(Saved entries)
◇ ◇ ◇

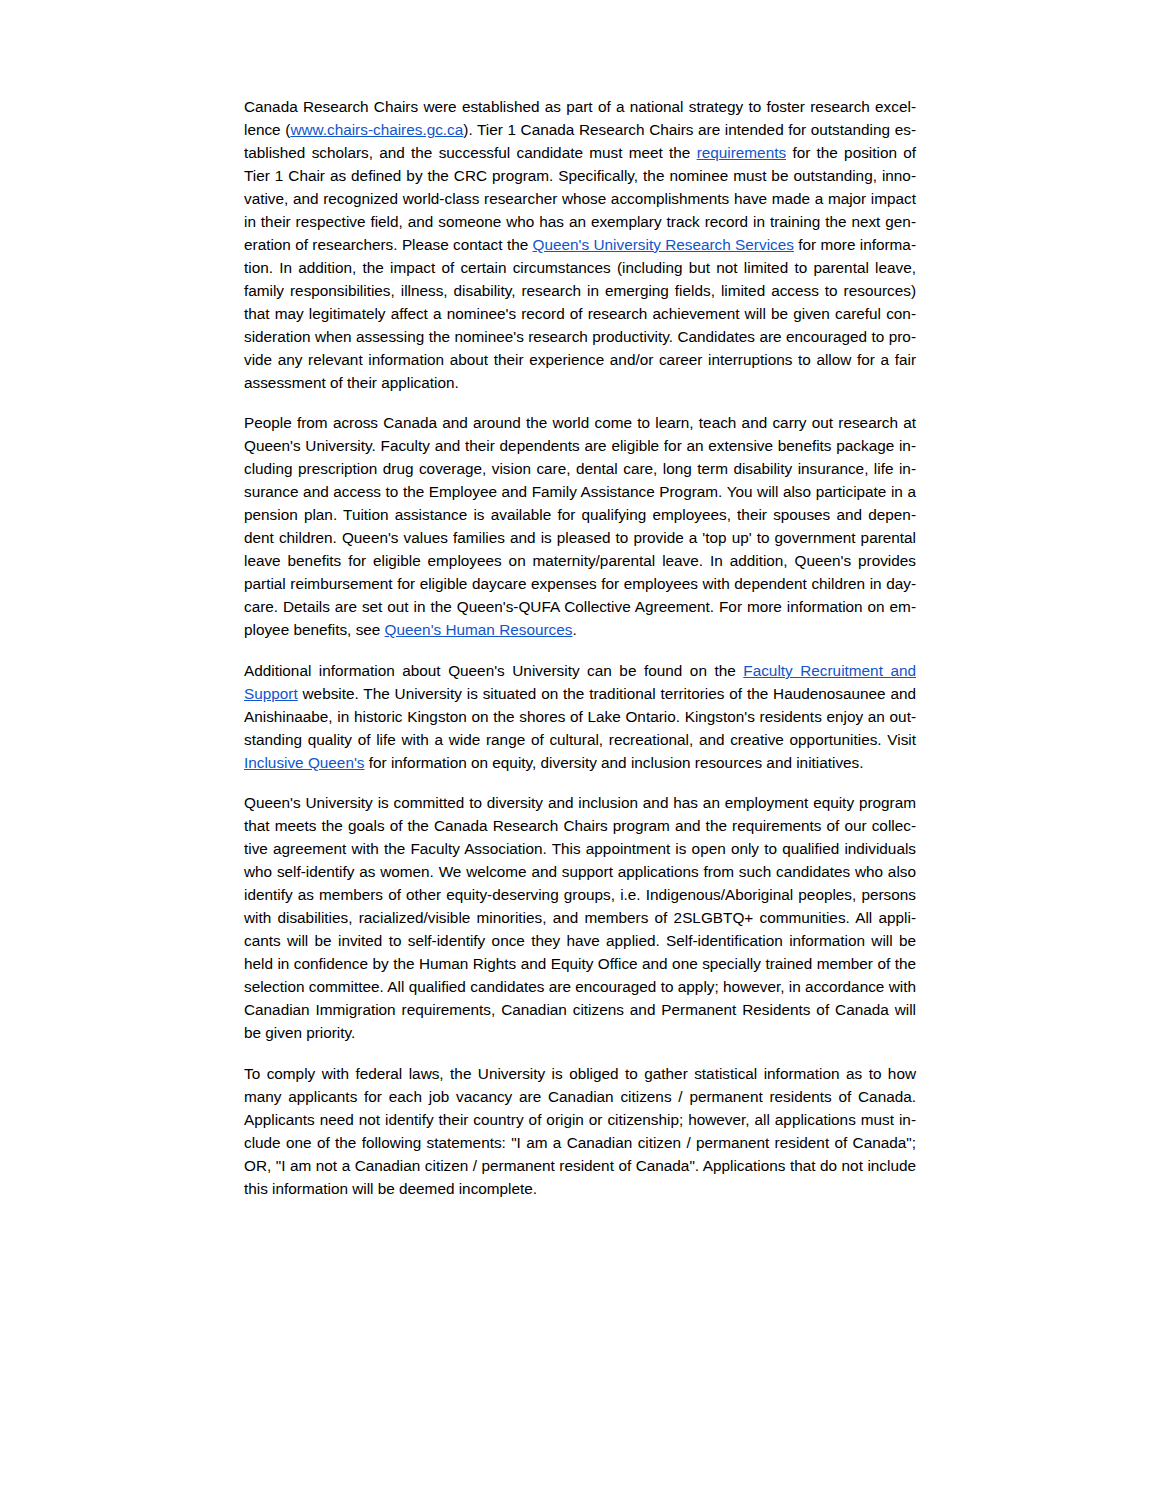Canada Research Chairs were established as part of a national strategy to foster research excellence (www.chairs-chaires.gc.ca). Tier 1 Canada Research Chairs are intended for outstanding established scholars, and the successful candidate must meet the requirements for the position of Tier 1 Chair as defined by the CRC program. Specifically, the nominee must be outstanding, innovative, and recognized world-class researcher whose accomplishments have made a major impact in their respective field, and someone who has an exemplary track record in training the next generation of researchers. Please contact the Queen's University Research Services for more information. In addition, the impact of certain circumstances (including but not limited to parental leave, family responsibilities, illness, disability, research in emerging fields, limited access to resources) that may legitimately affect a nominee's record of research achievement will be given careful consideration when assessing the nominee's research productivity. Candidates are encouraged to provide any relevant information about their experience and/or career interruptions to allow for a fair assessment of their application.
People from across Canada and around the world come to learn, teach and carry out research at Queen's University. Faculty and their dependents are eligible for an extensive benefits package including prescription drug coverage, vision care, dental care, long term disability insurance, life insurance and access to the Employee and Family Assistance Program. You will also participate in a pension plan. Tuition assistance is available for qualifying employees, their spouses and dependent children. Queen's values families and is pleased to provide a 'top up' to government parental leave benefits for eligible employees on maternity/parental leave. In addition, Queen's provides partial reimbursement for eligible daycare expenses for employees with dependent children in daycare. Details are set out in the Queen's-QUFA Collective Agreement. For more information on employee benefits, see Queen's Human Resources.
Additional information about Queen's University can be found on the Faculty Recruitment and Support website. The University is situated on the traditional territories of the Haudenosaunee and Anishinaabe, in historic Kingston on the shores of Lake Ontario. Kingston's residents enjoy an outstanding quality of life with a wide range of cultural, recreational, and creative opportunities. Visit Inclusive Queen's for information on equity, diversity and inclusion resources and initiatives.
Queen's University is committed to diversity and inclusion and has an employment equity program that meets the goals of the Canada Research Chairs program and the requirements of our collective agreement with the Faculty Association. This appointment is open only to qualified individuals who self-identify as women. We welcome and support applications from such candidates who also identify as members of other equity-deserving groups, i.e. Indigenous/Aboriginal peoples, persons with disabilities, racialized/visible minorities, and members of 2SLGBTQ+ communities. All applicants will be invited to self-identify once they have applied. Self-identification information will be held in confidence by the Human Rights and Equity Office and one specially trained member of the selection committee. All qualified candidates are encouraged to apply; however, in accordance with Canadian Immigration requirements, Canadian citizens and Permanent Residents of Canada will be given priority.
To comply with federal laws, the University is obliged to gather statistical information as to how many applicants for each job vacancy are Canadian citizens / permanent residents of Canada. Applicants need not identify their country of origin or citizenship; however, all applications must include one of the following statements: "I am a Canadian citizen / permanent resident of Canada"; OR, "I am not a Canadian citizen / permanent resident of Canada". Applications that do not include this information will be deemed incomplete.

◇ ◇ ◇

Exercise instructions
Repeat exactly, please: transcribe each entry and leave out the pictures.

Exercise answer
Canada Research Chairs were established as part of a national strategy to foster research excellence (www.chairs-chaires.gc.ca). Tier 1 Canada Research Chairs are intended for outstanding established scholars, and the successful candidate must meet the requirements for the position of Tier 1 Chair as defined by the CRC program. Specifically, the nominee must be outstanding, innovative, and recognized world-class researcher whose accomplishments have made a major impact in their respective field, and someone who has an exemplary track record in training the next generation of researchers. Please contact the Queen's University Research Services for more information. In addition, the impact of certain circumstances (including but not limited to parental leave, family responsibilities, illness, disability, research in emerging fields, limited access to resources) that may legitimately affect a nominee's record of research achievement will be given careful consideration when assessing the nominee's research productivity. Candidates are encouraged to provide any relevant information about their experience and/or career interruptions to allow for a fair assessment of their application.
People from across Canada and around the world come to learn, teach and carry out research at Queen's University. Faculty and their dependents are eligible for an extensive benefits package including prescription drug coverage, vision care, dental care, long term disability insurance, life insurance and access to the Employee and Family Assistance Program. You will also participate in a pension plan. Tuition assistance is available for qualifying employees, their spouses and dependent children. Queen's values families and is pleased to provide a 'top up' to government parental leave benefits for eligible employees on maternity/parental leave. In addition, Queen's provides partial reimbursement for eligible daycare expenses for employees with dependent children in daycare. Details are set out in the Queen's-QUFA Collective Agreement. For more information on employee benefits, see Queen's Human Resources.
Additional information about Queen's University can be found on the Faculty Recruitment and Support website. The University is situated on the traditional territories of the Haudenosaunee and Anishinaabe, in historic Kingston on the shores of Lake Ontario. Kingston's residents enjoy an outstanding quality of life with a wide range of cultural, recreational, and creative opportunities. Visit Inclusive Queen's for information on equity, diversity and inclusion resources and initiatives.
Queen's University is committed to diversity and inclusion and has an employment equity program that meets the goals of the Canada Research Chairs program and the requirements of our collective agreement with the Faculty Association. This appointment is open only to qualified individuals who self-identify as women. We welcome and support applications from such candidates who also identify as members of other equity-deserving groups, i.e. Indigenous/Aboriginal peoples, persons with disabilities, racialized/visible minorities, and members of 2SLGBTQ+ communities. All applicants will be invited to self-identify once they have applied. Self-identification information will be held in confidence by the Human Rights and Equity Office and one specially trained member of the selection committee. All qualified candidates are encouraged to apply; however, in accordance with Canadian Immigration requirements, Canadian citizens and Permanent Residents of Canada will be given priority.
To comply with federal laws, the University is obliged to gather statistical information as to how many applicants for each job vacancy are Canadian citizens / permanent residents of Canada. Applicants need not identify their country of origin or citizenship; however, all applications must include one of the following statements: "I am a Canadian citizen / permanent resident of Canada"; OR, "I am not a Canadian citizen / permanent resident of Canada". Applications that do not include this information will be deemed incomplete.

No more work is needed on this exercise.